Le sujet faisait pourtant partie des chantiers du nouveau président. Il fallait en finir avec ce mille-feuille institutionnel de l’Ile-de-France et créer une vraie gouvernance pour la métropole du Grand Paris. Une gouvernance allégée et efficace pour développer les atouts de cette région capitale. Depuis, rien !

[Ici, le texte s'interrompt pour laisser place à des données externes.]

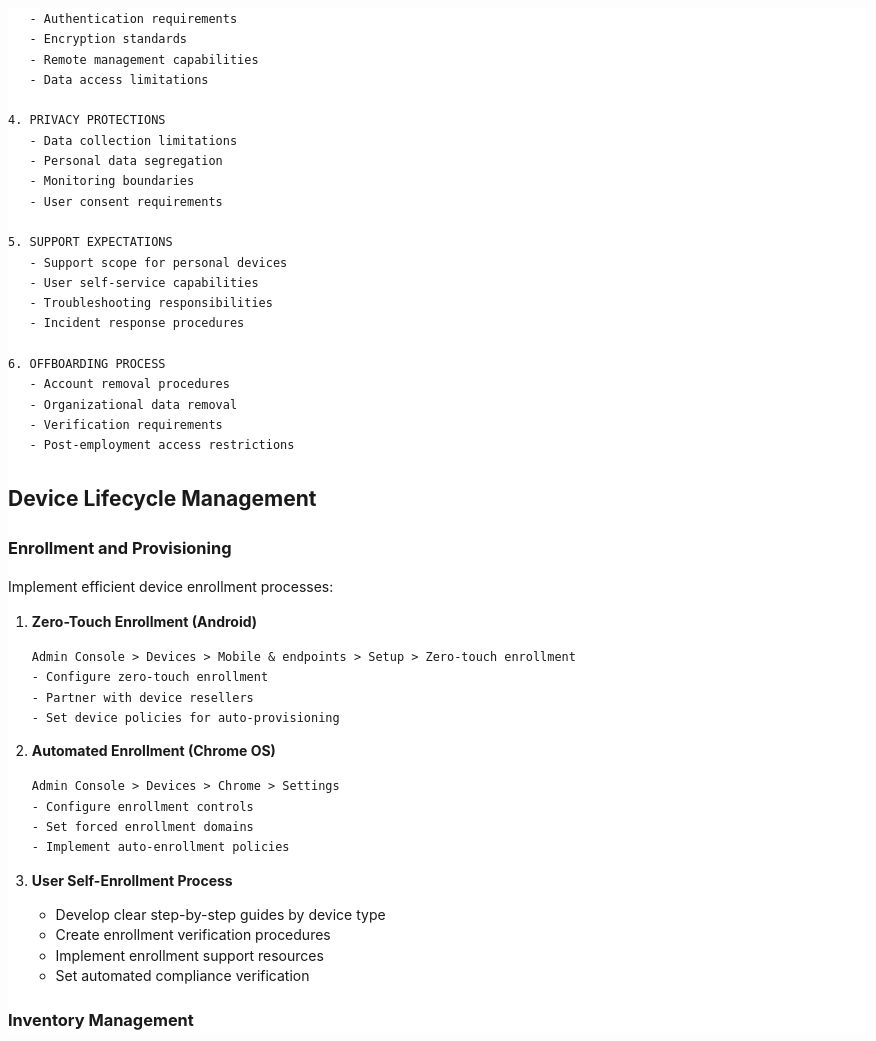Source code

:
 ```
   - Authentication requirements
   - Encryption standards
   - Remote management capabilities
   - Data access limitations

4. PRIVACY PROTECTIONS
   - Data collection limitations
   - Personal data segregation
   - Monitoring boundaries
   - User consent requirements

5. SUPPORT EXPECTATIONS
   - Support scope for personal devices
   - User self-service capabilities
   - Troubleshooting responsibilities
   - Incident response procedures

6. OFFBOARDING PROCESS
   - Account removal procedures
   - Organizational data removal
   - Verification requirements
   - Post-employment access restrictions
```

## Device Lifecycle Management

### Enrollment and Provisioning

Implement efficient device enrollment processes:

1. **Zero-Touch Enrollment (Android)**
   ```
   Admin Console > Devices > Mobile & endpoints > Setup > Zero-touch enrollment
   - Configure zero-touch enrollment
   - Partner with device resellers
   - Set device policies for auto-provisioning
   ```

2. **Automated Enrollment (Chrome OS)**
   ```
   Admin Console > Devices > Chrome > Settings
   - Configure enrollment controls
   - Set forced enrollment domains
   - Implement auto-enrollment policies
   ```

3. **User Self-Enrollment Process**
   - Develop clear step-by-step guides by device type
   - Create enrollment verification procedures
   - Implement enrollment support resources
   - Set automated compliance verification

### Inventory Management
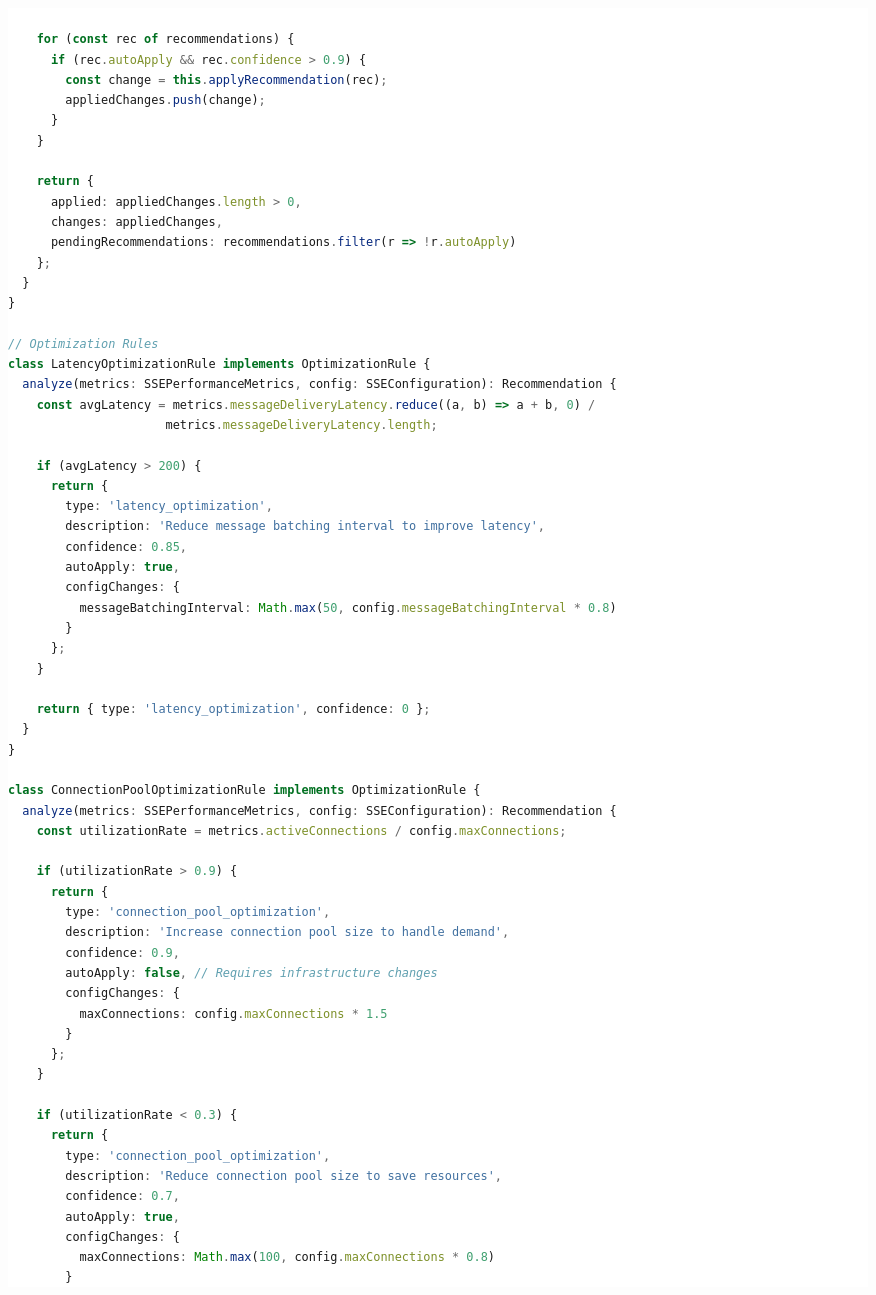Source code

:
 ```typescript
    
    for (const rec of recommendations) {
      if (rec.autoApply && rec.confidence > 0.9) {
        const change = this.applyRecommendation(rec);
        appliedChanges.push(change);
      }
    }

    return {
      applied: appliedChanges.length > 0,
      changes: appliedChanges,
      pendingRecommendations: recommendations.filter(r => !r.autoApply)
    };
  }
}

// Optimization Rules
class LatencyOptimizationRule implements OptimizationRule {
  analyze(metrics: SSEPerformanceMetrics, config: SSEConfiguration): Recommendation {
    const avgLatency = metrics.messageDeliveryLatency.reduce((a, b) => a + b, 0) / 
                      metrics.messageDeliveryLatency.length;

    if (avgLatency > 200) {
      return {
        type: 'latency_optimization',
        description: 'Reduce message batching interval to improve latency',
        confidence: 0.85,
        autoApply: true,
        configChanges: {
          messageBatchingInterval: Math.max(50, config.messageBatchingInterval * 0.8)
        }
      };
    }

    return { type: 'latency_optimization', confidence: 0 };
  }
}

class ConnectionPoolOptimizationRule implements OptimizationRule {
  analyze(metrics: SSEPerformanceMetrics, config: SSEConfiguration): Recommendation {
    const utilizationRate = metrics.activeConnections / config.maxConnections;

    if (utilizationRate > 0.9) {
      return {
        type: 'connection_pool_optimization',
        description: 'Increase connection pool size to handle demand',
        confidence: 0.9,
        autoApply: false, // Requires infrastructure changes
        configChanges: {
          maxConnections: config.maxConnections * 1.5
        }
      };
    }

    if (utilizationRate < 0.3) {
      return {
        type: 'connection_pool_optimization',
        description: 'Reduce connection pool size to save resources',
        confidence: 0.7,
        autoApply: true,
        configChanges: {
          maxConnections: Math.max(100, config.maxConnections * 0.8)
        }
```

La Métropole du Grand Paris (MGP), créée en 2016 sur le périmètre de la Petite couronne, est arrivée au bout de l’élargissement de ses compétences prévues par la loi. Elle se trouve aujourd’hui à un carrefour : soit ses statuts évoluent et ses compétences s’élargissent, notamment dans les domaines des mobilités auprès de la région, de la politique de la ville et de l’aménagement du territoire, comme le souhaiterait son président réélu, Patrick Ollier (LR) ; soit elle disparaît au profit d’une autre forme de gouvernance.
« Impuissance »
Les députés franciliens de la majorité LREM, auteurs d’une proposition de loi visant à engager une réforme institutionnelle du Grand Paris, déposée le 14 décembre dernier, optent pour cette seconde solution. Ils soulignent « l’impuissance générale de la MGP », incapable de faire face aux enjeux du Grand Paris. Et proposent de la remplacer par un pôle métropolitain, syndicat mixte s’appuyant sur les établissements territoriaux, la ville de Paris, le conseil régional et les conseils départementaux du 92, du 93 et du 94.
D’autres verraient plutôt la disparition des établissements territoriaux pour favoriser une métropole forte avec, pourquoi pas, comme le souhaite Roland Castro, un président élu au suffrage universel et donc légitime pour entreprendre la mise en œuvre de grandes orientations stratégiques métropolitaines.
Dans tous les cas, une chose paraît certaine : il faudra encore patienter. Rien ne devrait se faire avant la présidentielle de 2022 .F.C.